M. Delmazet continua :

— Il est fâcheux qu’en haine du cléricalisme vos confrères aient perdu l’habitude de prononcer le nom du Dieu des chrétiens. C’est un usage qui passera, car ce nom représente le mystère qui nous entoure de toutes parts et auquel l’homme ne saurait échapper puisqu’il vit et meurt malgré lui. En attendant, vous êtes tous chrétiens par le meilleur de vous-mêmes, apporté en vous par des générations de chrétiens. Si donc, Monsieur, vous avez sur tel ou tel de vos collègues, les instituteurs, une influence, si petite soit-elle, mettez-la au service de la vérité sociale essentielle ; à savoir que, sans unité morale, les nations vont à la décomposition et à la ruine. Il faut que la France reste elle-même, c’est-à-dire qu’elle défende les idées de justice, de charité, de tolérance. Allez donc et enseignez l’essentiel de la morale évangélique, même si vous ne nommez pas Celui qui en est pourtant le fondateur historique. C’est à nous, prêtres, de compléter votre œuvre si nous le pouvons ; et nous le pourrons si nous nous en montrons dignes, si nous renonçons à lutter contre votre œuvre, si nous nous faisons, sans vous et cependant avec vous, les collaborateurs de Dieu. Nous apprendrons aux enfants, au sortir de l’école, que votre morale est la nôtre, mais que, pour nous, elle a d’autres soutiens encore que l’estime ou la réprobation du monde. Car votre morale a des sanctions, en effet ; je viens de les nommer. L’universelle réprobation atteint, tôt ou tard, ceux qui se mettent hors la loi du monde moral chrétien. Elle a, de même, un fondement humain, votre morale sans révélation : c’est la nécessité de vivre parmi les hommes. Comment vivre parmi les hommes sans consentir au travail, qu’il soit intellectuel ou manuel ; sans consentir la mutualité des services, c’est-à-dire la fraternité, ne fût-elle qu’économique ; sans accepter enfin la notion de bonne foi et celle de dévouement ? La nécessité de ces vertus, sans lesquelles tout s’écroule, voilà le fondement suffisant de la morale sociale purement humaine. Prêchez-la, Monsieur ; nous nous efforcerons d’y ajouter, nous, prêtres, selon nos moyens, quelque chose de la lueur divine qui vous effleure à votre insu.
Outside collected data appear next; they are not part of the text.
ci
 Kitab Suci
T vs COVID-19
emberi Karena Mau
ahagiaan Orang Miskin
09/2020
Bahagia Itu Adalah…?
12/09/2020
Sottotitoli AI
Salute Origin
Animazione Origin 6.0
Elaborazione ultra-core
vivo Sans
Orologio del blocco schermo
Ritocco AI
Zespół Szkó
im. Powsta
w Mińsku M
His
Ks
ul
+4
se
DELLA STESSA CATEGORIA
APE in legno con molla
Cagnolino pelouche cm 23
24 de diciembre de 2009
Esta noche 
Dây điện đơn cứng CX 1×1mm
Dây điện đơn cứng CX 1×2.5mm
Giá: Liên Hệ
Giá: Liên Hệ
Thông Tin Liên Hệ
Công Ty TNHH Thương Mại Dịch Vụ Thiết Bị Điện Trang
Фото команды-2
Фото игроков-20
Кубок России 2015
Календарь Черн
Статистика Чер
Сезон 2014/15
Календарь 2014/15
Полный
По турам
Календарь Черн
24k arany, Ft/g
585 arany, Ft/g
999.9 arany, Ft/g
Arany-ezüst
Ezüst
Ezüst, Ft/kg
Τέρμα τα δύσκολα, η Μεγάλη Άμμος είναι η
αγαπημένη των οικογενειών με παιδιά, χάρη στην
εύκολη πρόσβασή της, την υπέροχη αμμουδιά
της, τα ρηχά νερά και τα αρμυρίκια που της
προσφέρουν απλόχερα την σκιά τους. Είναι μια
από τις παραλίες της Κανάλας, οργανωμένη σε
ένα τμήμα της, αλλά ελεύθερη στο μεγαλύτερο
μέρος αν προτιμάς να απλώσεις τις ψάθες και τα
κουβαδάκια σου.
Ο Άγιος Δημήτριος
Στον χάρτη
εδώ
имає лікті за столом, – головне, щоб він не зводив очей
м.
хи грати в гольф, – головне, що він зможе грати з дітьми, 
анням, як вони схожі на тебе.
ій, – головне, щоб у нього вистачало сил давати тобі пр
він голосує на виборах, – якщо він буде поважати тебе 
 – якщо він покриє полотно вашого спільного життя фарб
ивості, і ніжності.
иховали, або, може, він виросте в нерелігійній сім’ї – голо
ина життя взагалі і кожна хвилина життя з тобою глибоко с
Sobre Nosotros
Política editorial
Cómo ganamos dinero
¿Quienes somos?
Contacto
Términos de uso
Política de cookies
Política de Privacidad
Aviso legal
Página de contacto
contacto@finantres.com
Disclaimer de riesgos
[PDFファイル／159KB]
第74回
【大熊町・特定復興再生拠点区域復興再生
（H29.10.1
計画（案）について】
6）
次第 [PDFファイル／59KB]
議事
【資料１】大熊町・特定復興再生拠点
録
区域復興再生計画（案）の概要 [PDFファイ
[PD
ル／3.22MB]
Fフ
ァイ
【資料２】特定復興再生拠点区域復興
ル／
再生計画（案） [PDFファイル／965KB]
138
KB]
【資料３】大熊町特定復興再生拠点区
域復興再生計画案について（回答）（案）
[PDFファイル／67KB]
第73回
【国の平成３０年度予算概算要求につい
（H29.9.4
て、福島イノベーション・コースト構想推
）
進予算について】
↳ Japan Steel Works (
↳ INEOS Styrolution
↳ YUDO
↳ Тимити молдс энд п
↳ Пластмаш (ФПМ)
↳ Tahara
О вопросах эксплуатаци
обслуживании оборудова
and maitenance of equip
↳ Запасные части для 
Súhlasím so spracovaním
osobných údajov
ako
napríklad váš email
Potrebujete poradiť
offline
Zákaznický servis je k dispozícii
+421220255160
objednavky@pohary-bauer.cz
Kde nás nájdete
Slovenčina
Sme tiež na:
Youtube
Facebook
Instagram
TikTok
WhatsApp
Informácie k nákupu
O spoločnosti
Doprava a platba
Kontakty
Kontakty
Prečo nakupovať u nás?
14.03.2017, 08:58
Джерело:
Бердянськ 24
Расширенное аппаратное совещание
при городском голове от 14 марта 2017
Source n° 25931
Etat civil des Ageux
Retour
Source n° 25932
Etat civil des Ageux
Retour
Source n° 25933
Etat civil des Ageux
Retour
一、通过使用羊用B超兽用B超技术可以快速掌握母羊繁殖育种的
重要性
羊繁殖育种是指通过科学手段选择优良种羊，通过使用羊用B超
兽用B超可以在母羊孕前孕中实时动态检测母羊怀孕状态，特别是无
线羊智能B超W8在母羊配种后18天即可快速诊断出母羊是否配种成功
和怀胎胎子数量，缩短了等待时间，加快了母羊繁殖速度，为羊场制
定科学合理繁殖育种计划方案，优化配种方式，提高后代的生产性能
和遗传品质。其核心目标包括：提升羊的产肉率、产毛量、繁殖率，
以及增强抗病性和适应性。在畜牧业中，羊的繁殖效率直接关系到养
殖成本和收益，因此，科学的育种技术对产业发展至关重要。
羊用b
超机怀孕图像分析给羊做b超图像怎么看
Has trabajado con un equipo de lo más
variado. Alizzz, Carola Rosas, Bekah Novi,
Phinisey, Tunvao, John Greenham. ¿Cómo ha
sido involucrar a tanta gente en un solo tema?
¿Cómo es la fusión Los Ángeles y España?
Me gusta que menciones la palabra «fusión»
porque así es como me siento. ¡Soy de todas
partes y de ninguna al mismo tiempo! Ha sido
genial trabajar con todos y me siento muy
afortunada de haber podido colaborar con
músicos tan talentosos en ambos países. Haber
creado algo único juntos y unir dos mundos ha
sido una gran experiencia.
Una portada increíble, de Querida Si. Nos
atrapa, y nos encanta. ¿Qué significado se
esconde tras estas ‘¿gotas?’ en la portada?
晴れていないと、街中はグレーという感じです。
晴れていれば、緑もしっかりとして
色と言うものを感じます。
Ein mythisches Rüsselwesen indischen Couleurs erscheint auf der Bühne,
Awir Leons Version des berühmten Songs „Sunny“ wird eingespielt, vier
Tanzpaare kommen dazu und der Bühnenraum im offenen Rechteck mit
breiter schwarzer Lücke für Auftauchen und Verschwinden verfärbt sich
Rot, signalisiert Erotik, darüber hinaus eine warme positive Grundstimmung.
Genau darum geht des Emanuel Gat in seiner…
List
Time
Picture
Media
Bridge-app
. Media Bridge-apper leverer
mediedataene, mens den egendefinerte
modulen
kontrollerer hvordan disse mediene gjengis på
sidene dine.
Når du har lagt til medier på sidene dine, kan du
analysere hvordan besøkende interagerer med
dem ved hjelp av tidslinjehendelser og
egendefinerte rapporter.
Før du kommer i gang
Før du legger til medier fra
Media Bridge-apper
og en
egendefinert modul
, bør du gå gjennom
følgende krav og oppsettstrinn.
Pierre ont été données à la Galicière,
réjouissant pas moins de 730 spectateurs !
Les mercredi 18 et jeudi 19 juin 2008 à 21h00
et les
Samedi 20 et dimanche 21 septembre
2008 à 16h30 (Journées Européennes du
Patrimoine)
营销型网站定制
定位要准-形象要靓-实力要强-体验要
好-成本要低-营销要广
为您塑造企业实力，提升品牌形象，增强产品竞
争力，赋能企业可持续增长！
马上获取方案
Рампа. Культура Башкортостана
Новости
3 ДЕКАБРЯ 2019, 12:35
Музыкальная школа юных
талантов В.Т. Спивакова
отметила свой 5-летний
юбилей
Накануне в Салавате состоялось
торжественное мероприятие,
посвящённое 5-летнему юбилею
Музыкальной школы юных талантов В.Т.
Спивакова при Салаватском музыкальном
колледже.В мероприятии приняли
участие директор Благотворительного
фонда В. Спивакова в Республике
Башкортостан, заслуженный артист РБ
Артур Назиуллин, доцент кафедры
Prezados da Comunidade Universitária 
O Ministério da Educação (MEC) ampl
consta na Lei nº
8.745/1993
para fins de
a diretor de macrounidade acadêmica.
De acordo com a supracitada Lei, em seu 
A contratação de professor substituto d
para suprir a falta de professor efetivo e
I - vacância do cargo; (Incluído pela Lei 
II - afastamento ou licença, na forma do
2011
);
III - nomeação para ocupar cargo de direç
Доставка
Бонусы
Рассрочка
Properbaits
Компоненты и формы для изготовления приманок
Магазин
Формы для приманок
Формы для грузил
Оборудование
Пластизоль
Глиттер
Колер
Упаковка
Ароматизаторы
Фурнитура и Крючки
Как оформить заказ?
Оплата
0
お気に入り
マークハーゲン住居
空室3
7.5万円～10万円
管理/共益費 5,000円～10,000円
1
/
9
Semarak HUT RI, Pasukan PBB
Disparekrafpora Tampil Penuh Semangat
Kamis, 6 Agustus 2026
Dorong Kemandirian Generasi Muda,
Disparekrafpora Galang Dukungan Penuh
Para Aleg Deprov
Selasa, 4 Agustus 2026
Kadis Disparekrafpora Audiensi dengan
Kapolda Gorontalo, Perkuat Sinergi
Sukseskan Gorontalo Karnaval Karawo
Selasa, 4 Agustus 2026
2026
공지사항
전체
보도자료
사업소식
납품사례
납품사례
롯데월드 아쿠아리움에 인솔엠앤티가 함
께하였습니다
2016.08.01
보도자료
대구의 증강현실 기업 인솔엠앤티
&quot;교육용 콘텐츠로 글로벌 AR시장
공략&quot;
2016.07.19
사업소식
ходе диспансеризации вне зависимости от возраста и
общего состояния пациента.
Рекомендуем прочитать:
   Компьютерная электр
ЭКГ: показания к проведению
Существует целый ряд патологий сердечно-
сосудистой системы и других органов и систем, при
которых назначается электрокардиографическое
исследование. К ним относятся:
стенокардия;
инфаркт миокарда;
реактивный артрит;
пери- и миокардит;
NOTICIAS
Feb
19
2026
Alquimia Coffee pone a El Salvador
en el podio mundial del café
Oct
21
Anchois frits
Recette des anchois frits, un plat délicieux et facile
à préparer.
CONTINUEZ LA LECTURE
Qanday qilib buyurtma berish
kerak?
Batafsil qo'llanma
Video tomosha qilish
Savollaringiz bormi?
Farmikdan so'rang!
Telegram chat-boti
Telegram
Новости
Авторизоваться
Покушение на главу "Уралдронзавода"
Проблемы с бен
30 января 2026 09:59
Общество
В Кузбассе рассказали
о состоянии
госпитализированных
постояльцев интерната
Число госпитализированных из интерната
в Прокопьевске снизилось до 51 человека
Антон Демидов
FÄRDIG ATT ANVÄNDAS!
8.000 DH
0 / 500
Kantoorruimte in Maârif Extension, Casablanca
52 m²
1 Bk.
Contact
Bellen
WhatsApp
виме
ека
Il semblait à maître Augias qu’une douce clarté, en effet, celle dont parlait le bon prêtre, pénétrait en lui comme une consolation et une espérance.

Il passa sur son front, puis, furtivement, sur ses yeux, une main qui tremblait un peu.

Mis en confiance définitive, il murmura :

— Les prêtres ont eu des torts, Monsieur ; ils se sont trop occupés des choses du siècle, selon l’expression ecclésiastique.

— On s’efforce vers un idéal qu’on n’atteint pas toujours, dit le prêtre ; tous les hommes en sont là. Leurs forces trahissent leurs plus nobles volontés.